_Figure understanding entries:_
<<<<
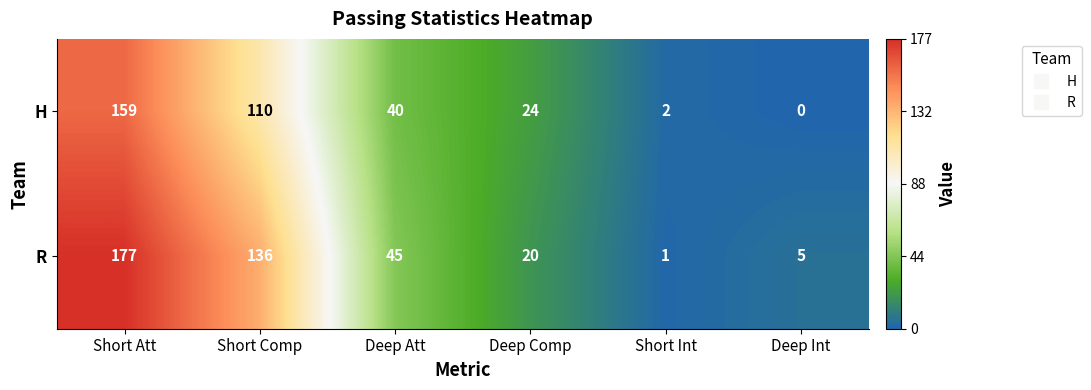

Reading left to right, list all the values displayed in this chart.

H: 159	110	40	24	2	0
R: 177	136	45	20	1	5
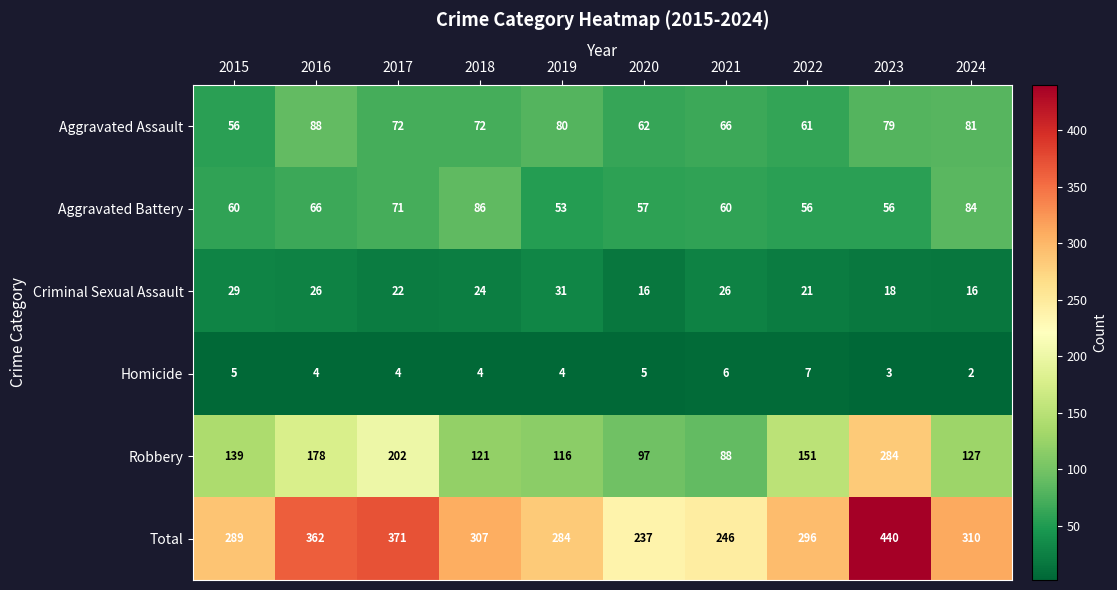

What is the total value across all series at 2018?

614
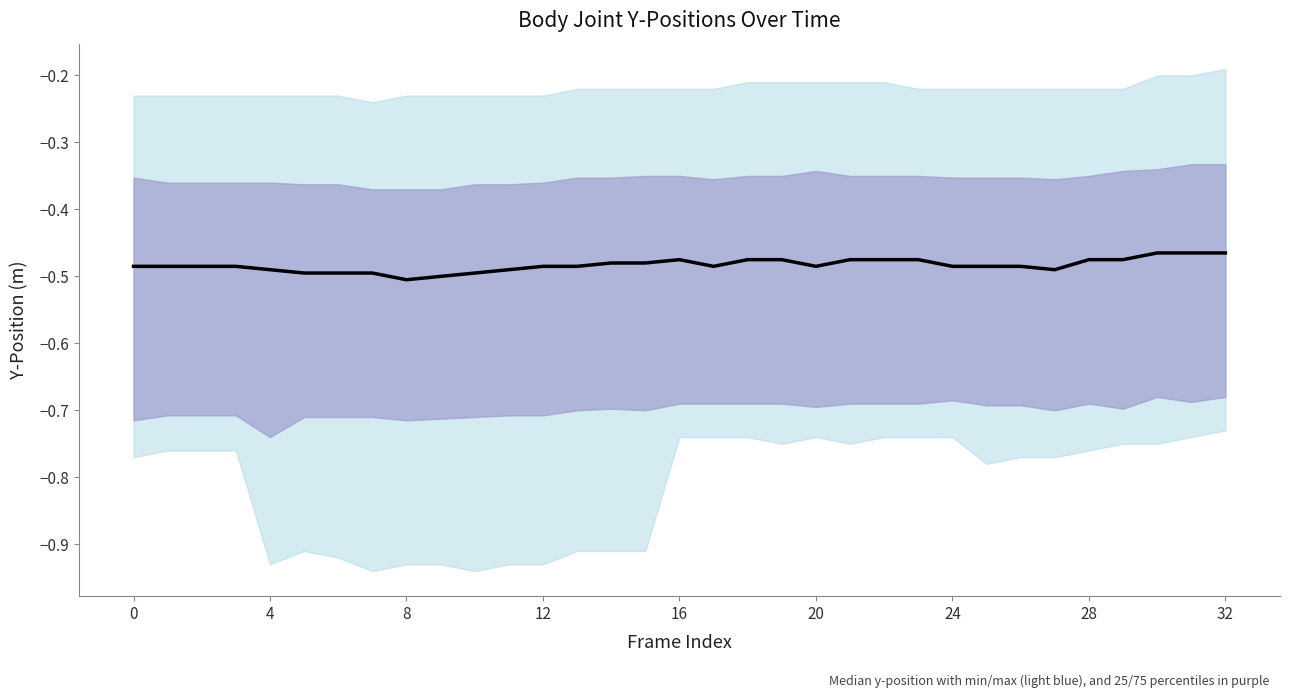

True or false: the data shows -0.8 at 14.

False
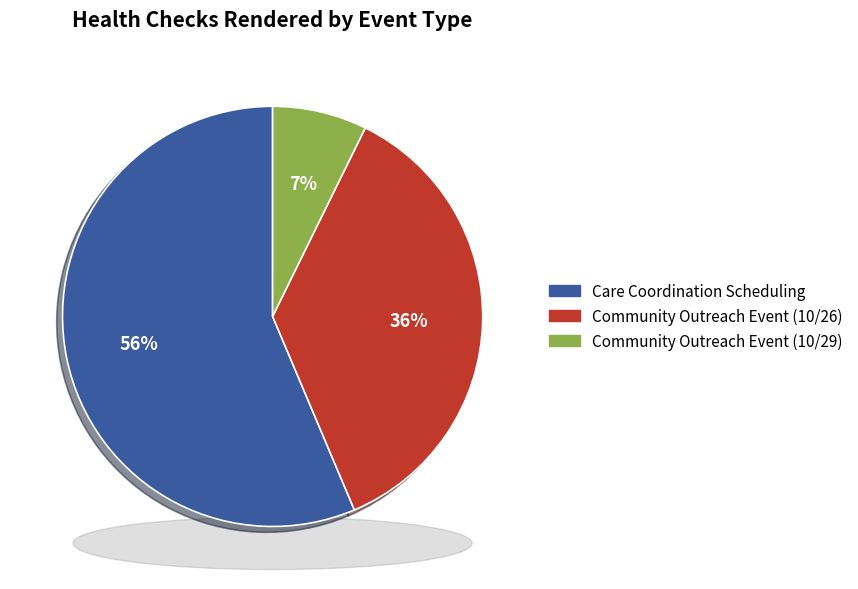

How many slices are in this pie chart?

3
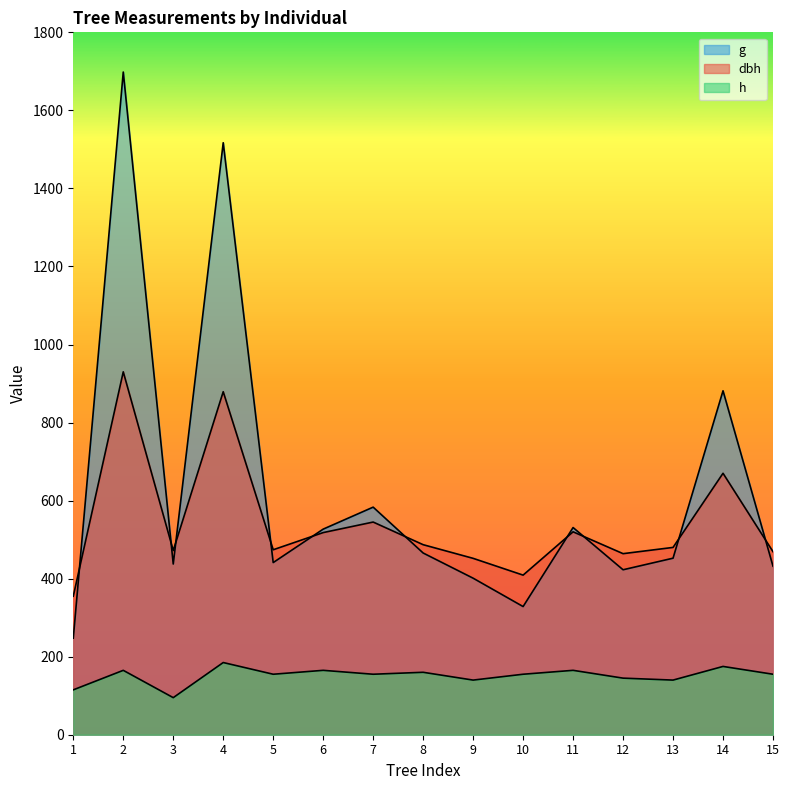

Reading left to right, transcribe all the data shown in this chart.

dbh: 1=355.0	2=930.0	3=472.0	4=879.0	5=474.0	6=518.0	7=545.0	8=487.0	9=452.0	10=409.0	11=520.0	12=464.0	13=480.0	14=670.0	15=469.0
h: 1=115.0	2=165.0	3=95.0	4=185.0	5=155.0	6=165.0	7=155.0	8=160.0	9=140.0	10=155.0	11=165.0	12=145.0	13=140.0	14=175.0	15=155.0
g: 1=247.4	2=1698.2	3=437.4	4=1517.1	5=441.1	6=526.9	7=583.2	8=465.7	9=401.1	10=328.5	11=530.9	12=422.7	13=452.4	14=881.4	15=431.9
>>>>
Reproduce every line of the entries above verbatim, from the first entry through the last. Omit the pictures from your copy.

Reading left to right, list all the values displayed in this chart.

H: 159	110	40	24	2	0
R: 177	136	45	20	1	5

What is the total value across all series at 2018?

614

True or false: the data shows -0.8 at 14.

False

How many slices are in this pie chart?

3

Reading left to right, transcribe all the data shown in this chart.

dbh: 1=355.0	2=930.0	3=472.0	4=879.0	5=474.0	6=518.0	7=545.0	8=487.0	9=452.0	10=409.0	11=520.0	12=464.0	13=480.0	14=670.0	15=469.0
h: 1=115.0	2=165.0	3=95.0	4=185.0	5=155.0	6=165.0	7=155.0	8=160.0	9=140.0	10=155.0	11=165.0	12=145.0	13=140.0	14=175.0	15=155.0
g: 1=247.4	2=1698.2	3=437.4	4=1517.1	5=441.1	6=526.9	7=583.2	8=465.7	9=401.1	10=328.5	11=530.9	12=422.7	13=452.4	14=881.4	15=431.9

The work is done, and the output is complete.